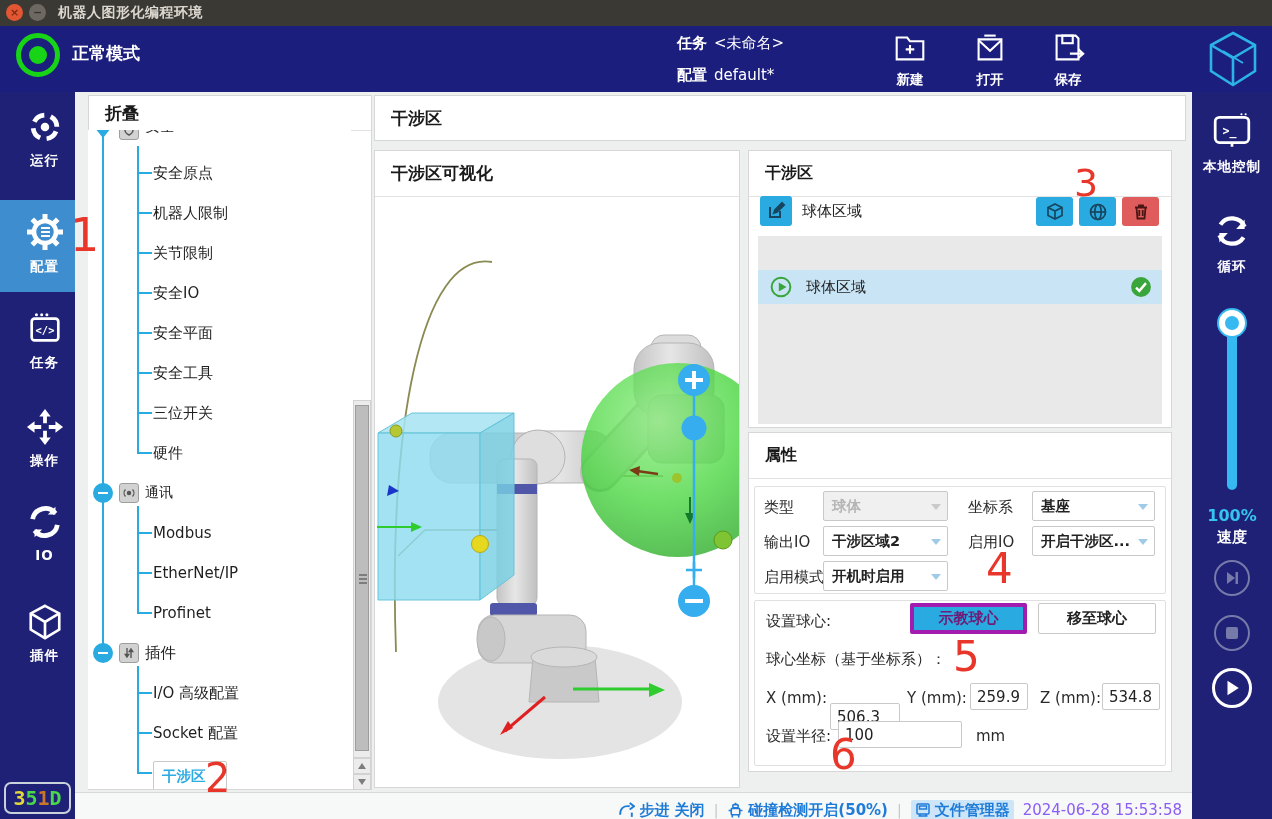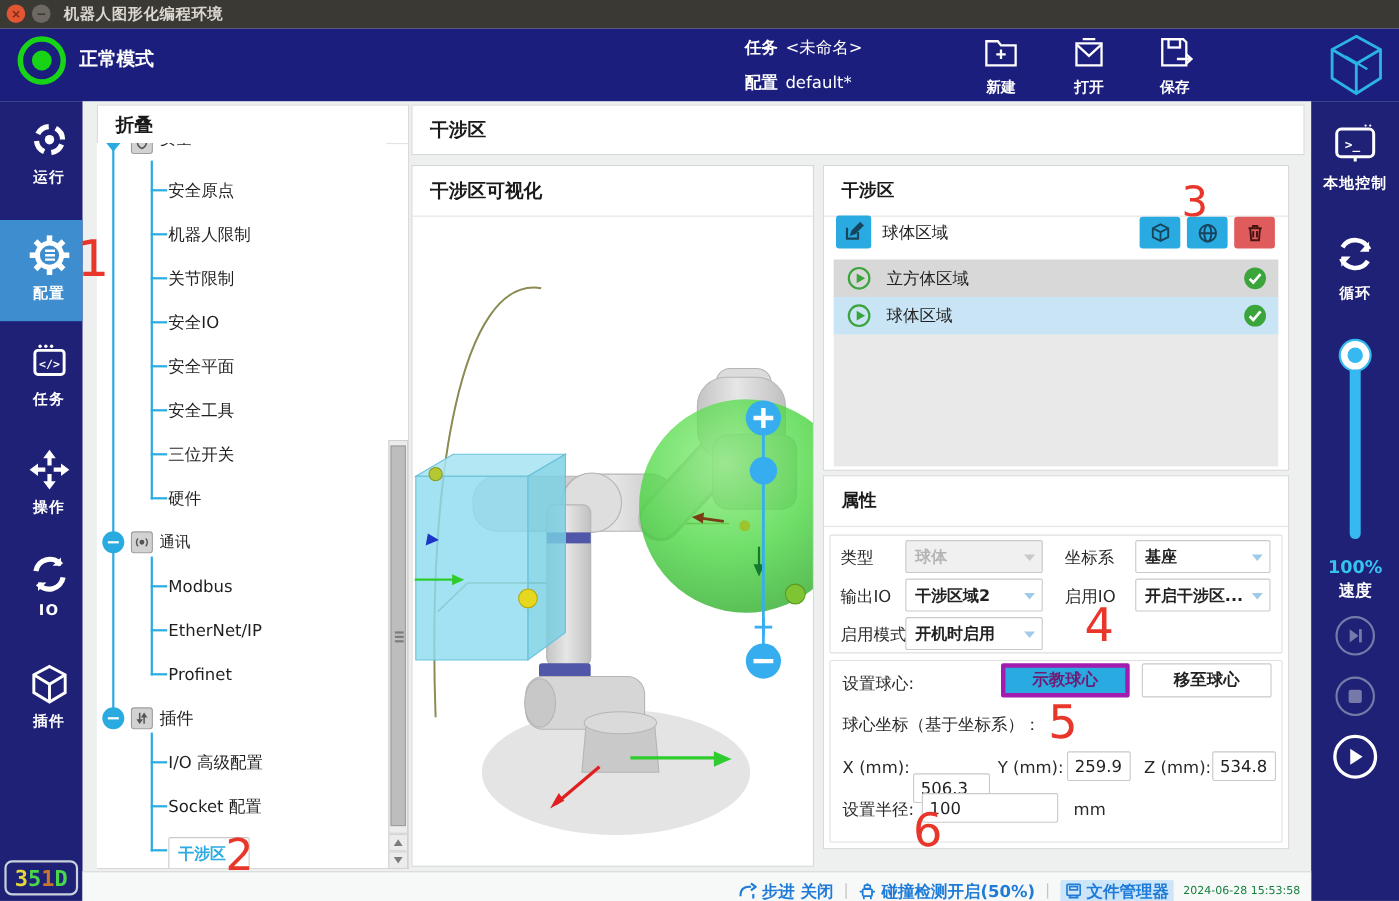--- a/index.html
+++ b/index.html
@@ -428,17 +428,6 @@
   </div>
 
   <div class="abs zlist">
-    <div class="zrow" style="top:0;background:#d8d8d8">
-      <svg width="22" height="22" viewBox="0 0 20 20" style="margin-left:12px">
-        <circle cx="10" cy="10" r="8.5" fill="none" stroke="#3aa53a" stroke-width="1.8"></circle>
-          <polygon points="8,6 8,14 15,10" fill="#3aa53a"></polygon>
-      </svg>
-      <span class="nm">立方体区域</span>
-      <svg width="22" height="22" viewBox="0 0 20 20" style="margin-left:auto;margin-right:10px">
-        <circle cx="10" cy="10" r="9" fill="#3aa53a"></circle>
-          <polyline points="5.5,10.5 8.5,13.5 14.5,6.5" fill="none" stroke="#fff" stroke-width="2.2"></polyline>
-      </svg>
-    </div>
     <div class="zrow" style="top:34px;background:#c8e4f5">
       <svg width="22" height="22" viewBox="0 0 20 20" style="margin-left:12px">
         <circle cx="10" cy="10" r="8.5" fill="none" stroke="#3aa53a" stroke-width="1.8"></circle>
§
**WHAT IS EXPECTED:** Would you print all of the material exactly as written, minus the pictures?

**RESULT OF THIS TASK:**
--- a/index.html
+++ b/index.html
@@ -428,17 +428,6 @@
   </div>
 
   <div class="abs zlist">
-    <div class="zrow" style="top:0;background:#d8d8d8">
-      <svg width="22" height="22" viewBox="0 0 20 20" style="margin-left:12px">
-        <circle cx="10" cy="10" r="8.5" fill="none" stroke="#3aa53a" stroke-width="1.8"></circle>
-          <polygon points="8,6 8,14 15,10" fill="#3aa53a"></polygon>
-      </svg>
-      <span class="nm">立方体区域</span>
-      <svg width="22" height="22" viewBox="0 0 20 20" style="margin-left:auto;margin-right:10px">
-        <circle cx="10" cy="10" r="9" fill="#3aa53a"></circle>
-          <polyline points="5.5,10.5 8.5,13.5 14.5,6.5" fill="none" stroke="#fff" stroke-width="2.2"></polyline>
-      </svg>
-    </div>
     <div class="zrow" style="top:34px;background:#c8e4f5">
       <svg width="22" height="22" viewBox="0 0 20 20" style="margin-left:12px">
         <circle cx="10" cy="10" r="8.5" fill="none" stroke="#3aa53a" stroke-width="1.8"></circle>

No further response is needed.